Get better machines.
some tips for reducing build time:
do less work.
e.g. remove unnecessary logging/echoing to files and
console
make your build 'incremental'.
Compile only changes classes.
eliminate duplicated effort.
Easier said than done, but if you run
the build in debug mode ("ant -debug") you can sometimes see
redundant tasks or targets.
avoid expensive operations.
copying of files, and packaging of jars into wars are necessary for release.Signing jars is expensive and should only be done, if possible' for milestone releases rather than every build
Try be inspired by pragmatic programmer. Compile only what is necessary, have two or more test suites. One for quick tests, other for full tests. Consider if there is real need to use each build-step every time. It necessary try to use jikes compiler instead of javac. After project spans several hundreds of classes I switch to jikes to improve speed. But be aware of potential incompatibility issues. Don't forget to include one all in one target to perform every step with full rebuild and full test of project.
Now that you've explained the process in more detail, here are two more options:
A dedicated machine/cluster where the build is performed much quicker than on a normal workstation. The developers would then, before a commit, run a script that builds their code on the dedicated machine/cluster.
Change the partitioning into sub-projects so that it's harder to break one project by modifying another. This should then make it less important to do a full build before every commit. Only commits that are touching sensitive sub-projects, or those spanning multiple projects would then need to be "checked" by means of a full build.
This probably wouldn't help in the very near term, but figured I should throw it out there anyway.

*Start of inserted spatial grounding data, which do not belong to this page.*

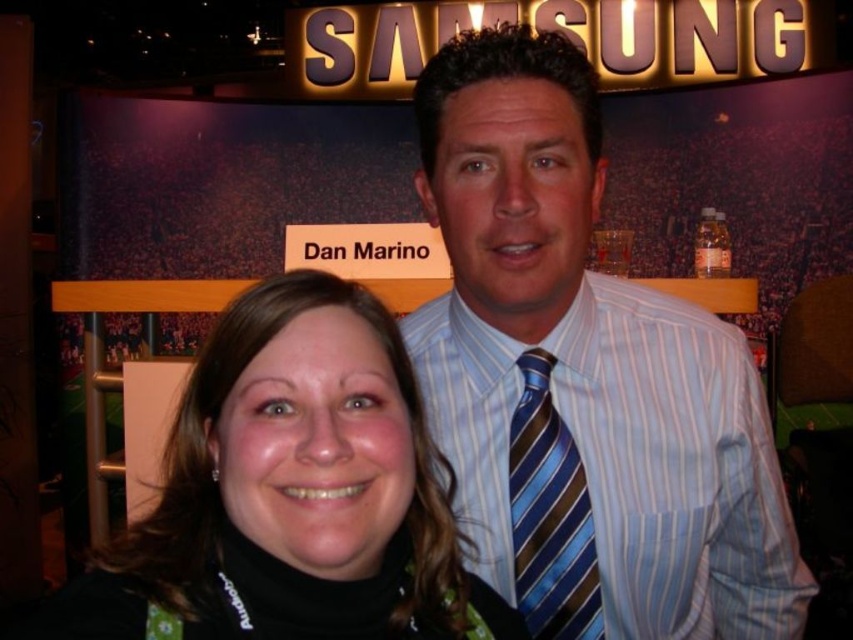
You are at a Samsung event where Dan Marino is present. You see a blue striped shirt at center and a black matte hair at center. Which object is located to the right of the other?

The blue striped shirt at center is positioned on the right side of black matte hair at center.

You are a photographer at the event and need to adjust the lighting so that both the black matte hair at center and the blue striped tie at center are equally visible. Since one is taller than the other, where should you position the light source to ensure both are illuminated properly?

The black matte hair at center is taller than the blue striped tie at center. To ensure both are equally visible, position the light source above the taller object so that it illuminates both objects evenly. In this case, place the light source above the black matte hair at center.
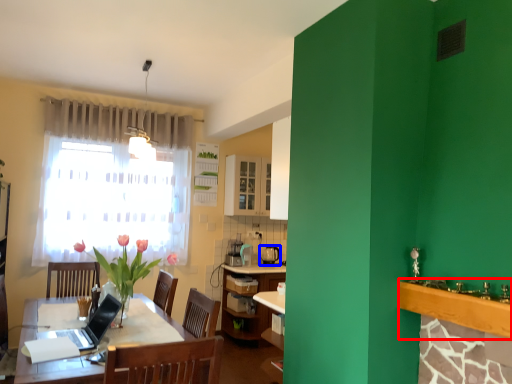
Question: Which object appears closest to the camera in this image, counter top (highlighted by a red box) or appliance (highlighted by a blue box)?

Choices:
 (A) counter top
 (B) appliance

Answer: (A)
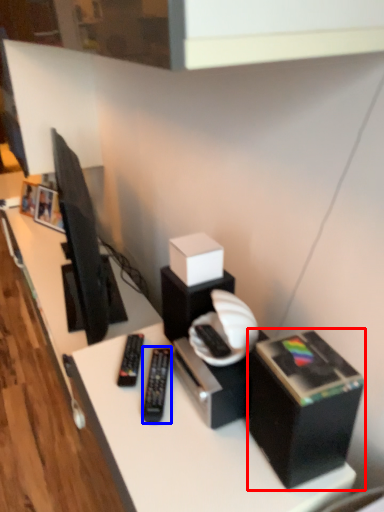
Question: Which of the following is the closest to the observer, box (highlighted by a red box) or equipment (highlighted by a blue box)?

Choices:
 (A) box
 (B) equipment

Answer: (A)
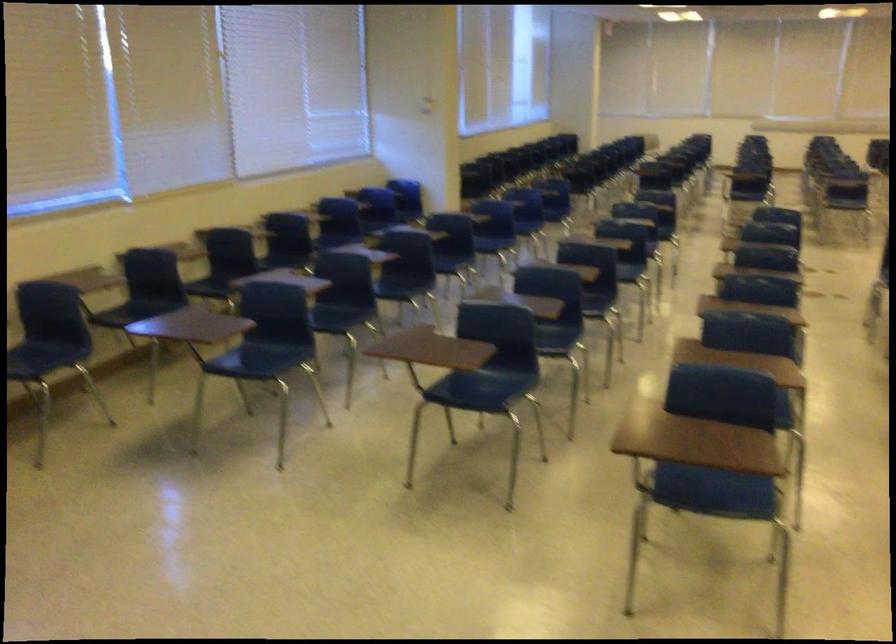
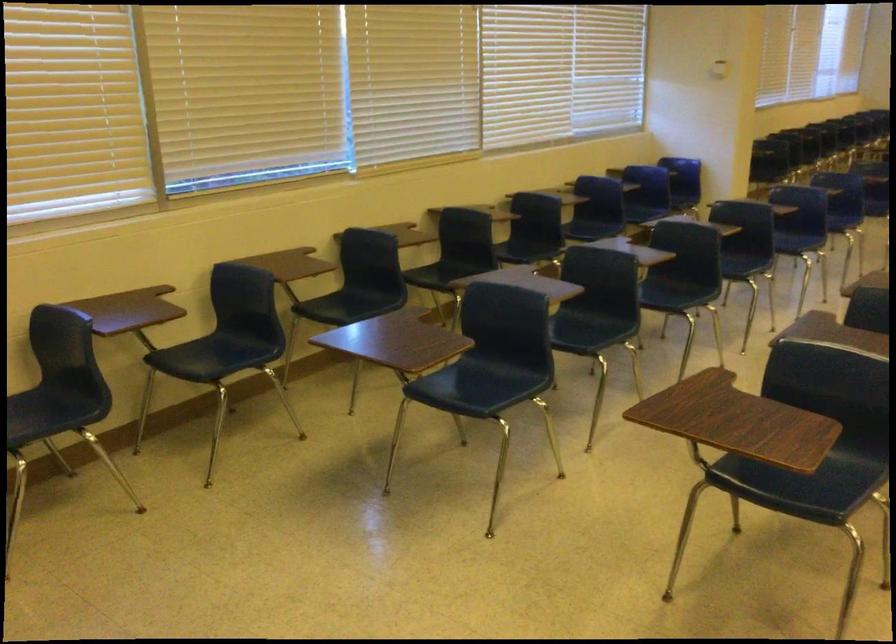
Question: The camera is either moving clockwise (left) or counter-clockwise (right) around the object. The first image is from the beginning of the video and the second image is from the end. Is the camera moving left or right when shooting the video?

Choices:
 (A) Left
 (B) Right

Answer: (B)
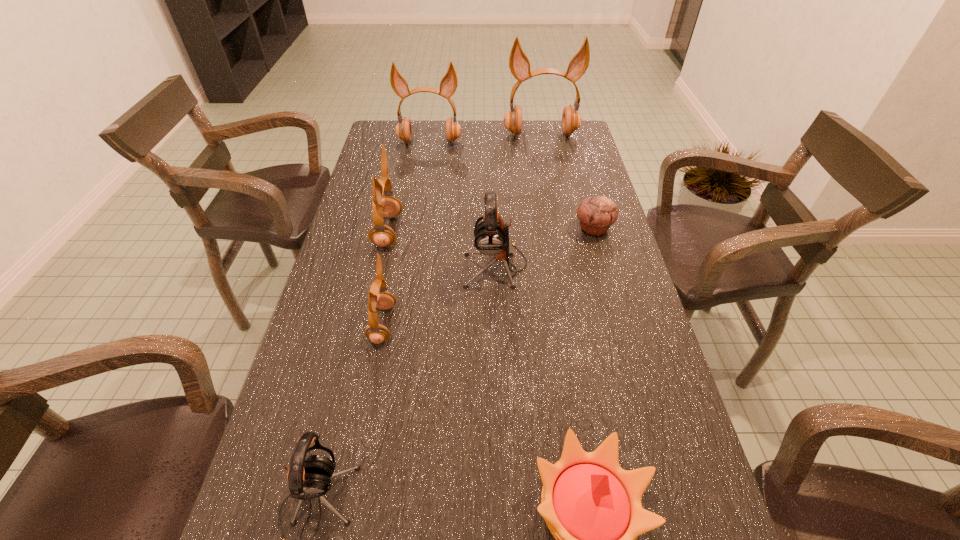
You are a GUI agent. You are given a task and a screenshot of the screen. Output one action in this format:
    pyautogui.click(x=<x>, y=<y>)
    Task: Click on the free location located 0.400m on the front-facing side of the tallest earphone
    This screenshot has height=540, width=960.
    Given the screenshot: What is the action you would take?
    pyautogui.click(x=555, y=207)

Identify the location of free space located 0.150m on the front-facing side of the second biggest brown earphone. (425, 171).

You are a GUI agent. You are given a task and a screenshot of the screen. Output one action in this format:
    pyautogui.click(x=<x>, y=<y>)
    Task: Click on the vacant space located on the left of the bigger black earphone
    
    Given the screenshot: What is the action you would take?
    pyautogui.click(x=357, y=265)

Where is `vacant space located on the front-facing side of the third farthest brown earphone`? vacant space located on the front-facing side of the third farthest brown earphone is located at coordinates (428, 231).

At what (x,y) coordinates should I click in order to perform the action: click on vacant space located 0.230m on the front-facing side of the second nearest earphone. Please return your answer as a coordinate pair (x, y). This screenshot has width=960, height=540. Looking at the image, I should click on (491, 324).

What are the coordinates of `vacant area situated 0.140m on the left of the shortest object` in the screenshot? It's located at (527, 228).

Locate an element on the screen. The height and width of the screenshot is (540, 960). earphone present at the right edge is located at coordinates (519, 64).

Find the location of a particular element. This screenshot has height=540, width=960. muffin present at the right edge is located at coordinates (596, 214).

Image resolution: width=960 pixels, height=540 pixels. What are the coordinates of `object that is at the far left corner` in the screenshot? It's located at (448, 84).

This screenshot has width=960, height=540. I want to click on object at the far right corner, so click(519, 64).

If your project is breakable into smaller projects (a database subsystem, logging, as examples), you may be interested in using something like maven to handle the build. You can run each smaller bite as a separate project or module, and maven will be able to maintain what needs to be built if changes exist. In this the build can focus onthe main portion of your project and it won't take nearly as long.
What is the breakdown in time spent:
generating the classes
compiling the classes
running the tests
Depending on your project, you may see significant increases in build time by allocating a larger heap size to javac(memoryMaximumSize) and junit(maxmemory).
Is it very important that the entire build lasts less than 10 minutes? If you make the sub-projects independent from one another, you could work on one sub-project while having already compiled the other ones (think Maven or Ivy to manage the dependencies).
Another solution (and if your modules are reasonably stable) is to treat your sub-projects as standalone projects. Each project would then follow their own release cycle and be available from a local Maven/Ivy repository. This of course works well if at least parts of the project are reasonably stable.